Issue Net Edition | Date : 28 Jun , 2013
Despite abundance of natural resources and geo-strategic significance, the largely Shia region of Gilgit-Baltistan continues to face economic stagnation and political isolation.
Despite the physical control since 1948, Pakistan has failed to gain sovereignty over Gilgit-Baltistan, which has gradually weakened its political leverage and increased her strategic vulnerabilities.
Gilgit-Baltistan, a UN declared disputed region in the north of Pakistan, is known to the world as a mountaineer’s paradise. It is home to three world-famous mountain ranges namely the Himalayas, Karakoram and the Hindukush which meet near the valley of Haramosh. This confluence created some of the highest peaks in the world, as sixty of them measure over 20,000 feet above the sea. In addition, the longest glaciers outside the Polar Regions reaching up to seventy miles in length are also situated in Gilgit-Baltistan.
However, political volatility restrains the inhabitants from optimizing their earnings from mountain tourism. Both India and Pakistan claim Gilgit-Baltistan and have fought several wars over it. Despite the physical control since 1948, Pakistan has failed to gain sovereignty over Gilgit-Baltistan, which has gradually weakened its political leverage and increased her strategic vulnerabilities. The situation has led Pakistan to convert the region into a military garrison by stationing tens of thousands of troops. It has also forced the military to shut down many of the key tourist destinations in Astore and Baltistan, the two regions bordering Indian Ladakh and Kashmir.

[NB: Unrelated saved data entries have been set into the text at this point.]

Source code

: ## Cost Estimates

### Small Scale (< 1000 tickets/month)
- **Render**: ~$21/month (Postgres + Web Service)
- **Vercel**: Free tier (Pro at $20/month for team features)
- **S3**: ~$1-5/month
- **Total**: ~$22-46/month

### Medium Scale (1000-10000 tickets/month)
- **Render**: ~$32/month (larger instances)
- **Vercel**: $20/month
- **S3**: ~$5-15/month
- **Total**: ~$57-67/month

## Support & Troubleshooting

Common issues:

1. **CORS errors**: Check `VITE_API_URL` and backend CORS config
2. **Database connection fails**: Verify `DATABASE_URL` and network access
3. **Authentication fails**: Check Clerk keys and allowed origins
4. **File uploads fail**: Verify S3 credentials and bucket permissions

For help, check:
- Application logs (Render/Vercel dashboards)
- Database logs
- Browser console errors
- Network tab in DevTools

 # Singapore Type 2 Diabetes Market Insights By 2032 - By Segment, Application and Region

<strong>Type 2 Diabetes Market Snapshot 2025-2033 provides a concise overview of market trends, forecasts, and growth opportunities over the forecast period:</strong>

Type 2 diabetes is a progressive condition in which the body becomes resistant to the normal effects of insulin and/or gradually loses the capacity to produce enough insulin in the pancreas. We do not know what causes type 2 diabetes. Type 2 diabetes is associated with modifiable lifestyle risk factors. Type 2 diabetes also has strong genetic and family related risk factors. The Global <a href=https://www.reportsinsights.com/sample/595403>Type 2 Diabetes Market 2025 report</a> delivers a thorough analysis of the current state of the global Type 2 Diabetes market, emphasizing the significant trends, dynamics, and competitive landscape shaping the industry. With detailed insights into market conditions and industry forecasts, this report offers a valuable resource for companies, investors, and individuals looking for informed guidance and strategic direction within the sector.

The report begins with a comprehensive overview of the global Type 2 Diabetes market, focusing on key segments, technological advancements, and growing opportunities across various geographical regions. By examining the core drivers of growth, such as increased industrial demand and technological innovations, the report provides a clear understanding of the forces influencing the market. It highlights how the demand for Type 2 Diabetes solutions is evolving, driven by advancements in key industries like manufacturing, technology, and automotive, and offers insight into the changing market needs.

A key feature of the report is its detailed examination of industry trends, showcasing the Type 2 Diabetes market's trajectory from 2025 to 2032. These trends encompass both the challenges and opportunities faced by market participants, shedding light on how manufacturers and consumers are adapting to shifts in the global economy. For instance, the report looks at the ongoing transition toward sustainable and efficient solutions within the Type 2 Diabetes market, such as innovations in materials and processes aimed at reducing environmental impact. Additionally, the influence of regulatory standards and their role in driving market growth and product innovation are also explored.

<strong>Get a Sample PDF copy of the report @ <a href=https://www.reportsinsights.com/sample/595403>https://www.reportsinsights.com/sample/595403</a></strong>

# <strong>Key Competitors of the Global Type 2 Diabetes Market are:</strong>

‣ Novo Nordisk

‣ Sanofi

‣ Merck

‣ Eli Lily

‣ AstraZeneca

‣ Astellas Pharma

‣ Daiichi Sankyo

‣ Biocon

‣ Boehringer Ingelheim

Gilgit-Baltistan also shares a border with Afghanistan whose growing Talibanization has further negatively impacted the tourism industry. During the Afghan-Soviet war, the rugged valleys of Gilgit-Baltistan were vital to the coalition of USA, China and Pakistan where they stationed and trained the Mujahideen. Afterwards, the Chinese continued to use Gilgit-Baltistan as a transit route to support the Taliban government. Pakistan also uses Gilgit-Baltistan as a base to infiltrate Indian Kashmir and Ladakh. As NATO withdrawal from Afghanistan nears, the Taliban have announced an intention to revive Jihad in Kashmir. In this context, Gilgit-Baltistan is once again a strategic target for control. Many militants who were driven from the tribal belt of Waziristan by drones are establishing new bases in Gilgit-Baltistan. According to a June 24th Daily K2 report, speaker of Gilgit-Baltistan Legislative Assembly (GBLA) Wazir Beg stated that many in Diamer district are sympathetic to the Taliban’s agenda and are providing refuge to the militants.

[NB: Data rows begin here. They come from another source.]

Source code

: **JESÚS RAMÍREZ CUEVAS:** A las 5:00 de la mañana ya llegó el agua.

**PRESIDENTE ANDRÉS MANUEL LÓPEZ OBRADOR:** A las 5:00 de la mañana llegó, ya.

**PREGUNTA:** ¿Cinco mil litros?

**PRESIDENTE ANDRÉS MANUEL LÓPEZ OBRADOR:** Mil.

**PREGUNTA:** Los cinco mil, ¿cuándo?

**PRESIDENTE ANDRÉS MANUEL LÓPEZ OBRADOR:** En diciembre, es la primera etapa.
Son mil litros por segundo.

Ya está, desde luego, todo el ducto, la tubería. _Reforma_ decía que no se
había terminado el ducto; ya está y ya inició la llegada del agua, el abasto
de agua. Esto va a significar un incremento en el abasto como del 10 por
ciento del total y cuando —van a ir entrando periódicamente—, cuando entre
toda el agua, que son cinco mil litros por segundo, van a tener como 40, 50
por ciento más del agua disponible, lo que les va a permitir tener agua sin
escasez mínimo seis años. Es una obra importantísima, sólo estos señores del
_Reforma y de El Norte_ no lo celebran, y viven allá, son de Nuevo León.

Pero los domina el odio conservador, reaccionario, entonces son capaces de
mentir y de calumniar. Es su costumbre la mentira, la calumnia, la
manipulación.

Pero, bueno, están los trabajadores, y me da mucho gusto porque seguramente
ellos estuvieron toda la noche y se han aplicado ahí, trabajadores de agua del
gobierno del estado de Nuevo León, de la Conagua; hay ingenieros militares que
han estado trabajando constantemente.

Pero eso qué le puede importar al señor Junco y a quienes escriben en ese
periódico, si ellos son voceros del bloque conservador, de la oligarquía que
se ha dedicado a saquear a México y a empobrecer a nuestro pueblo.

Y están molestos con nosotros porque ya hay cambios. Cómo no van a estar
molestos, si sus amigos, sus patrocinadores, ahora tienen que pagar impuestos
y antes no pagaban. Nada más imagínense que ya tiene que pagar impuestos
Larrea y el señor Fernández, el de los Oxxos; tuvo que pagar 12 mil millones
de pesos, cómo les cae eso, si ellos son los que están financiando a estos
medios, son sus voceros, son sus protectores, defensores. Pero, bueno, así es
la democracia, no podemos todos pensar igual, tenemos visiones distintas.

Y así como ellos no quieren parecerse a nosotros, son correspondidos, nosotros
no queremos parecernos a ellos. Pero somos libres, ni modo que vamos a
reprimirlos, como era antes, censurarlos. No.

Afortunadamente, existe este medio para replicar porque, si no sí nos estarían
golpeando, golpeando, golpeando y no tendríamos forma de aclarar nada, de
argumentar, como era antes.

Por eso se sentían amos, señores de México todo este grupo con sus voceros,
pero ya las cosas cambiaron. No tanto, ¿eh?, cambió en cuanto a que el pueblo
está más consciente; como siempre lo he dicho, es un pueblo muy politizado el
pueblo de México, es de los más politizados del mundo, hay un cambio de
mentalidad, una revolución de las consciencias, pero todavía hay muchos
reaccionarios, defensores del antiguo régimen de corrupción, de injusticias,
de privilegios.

Apart from an age old ideological rift, which often drives the Takfiri militants to Gilgit-Baltistan to kill and torture the Shias; the Taliban desire to control Gilgit-Baltistan in the larger quest to infiltrate in India and northern Afghanistan. However, the presence of Shias and Sufis, who make up for almost 75% of the total population, has thwarted their efforts in the region. Local Shias, Nurbakhshis and Ismailia have resisted such effort to use Gilgit-Baltistan to promote terrorism. Local leaders maintain that the military and secret service foster ongoing sectarian polarization and Jihadi adventurism, something that weakens the society and hence not permitted by Islam. On occasions, locals have clashed with militants and forced the secret service to relocate.
With no luck at winning over the local Shias, secret service and Taliban are moving forward with a campaign of ethnic cleansing and religious conversions as the only remaining path to securing the region.
With no luck at winning over the local Shias, secret service and Taliban are moving forward with a campaign of ethnic cleansing and religious conversions as the only remaining path to securing the region. They intend to spread Shia Sunni divide to first, create disunity and weaken the society, and secondly, to gain favor among local Sunnis to find more recruits. In the past, such a strategy was successfully employed in the Kurram Valley when militants attempting to infiltrate Afghanistan met resistance from the local Shias.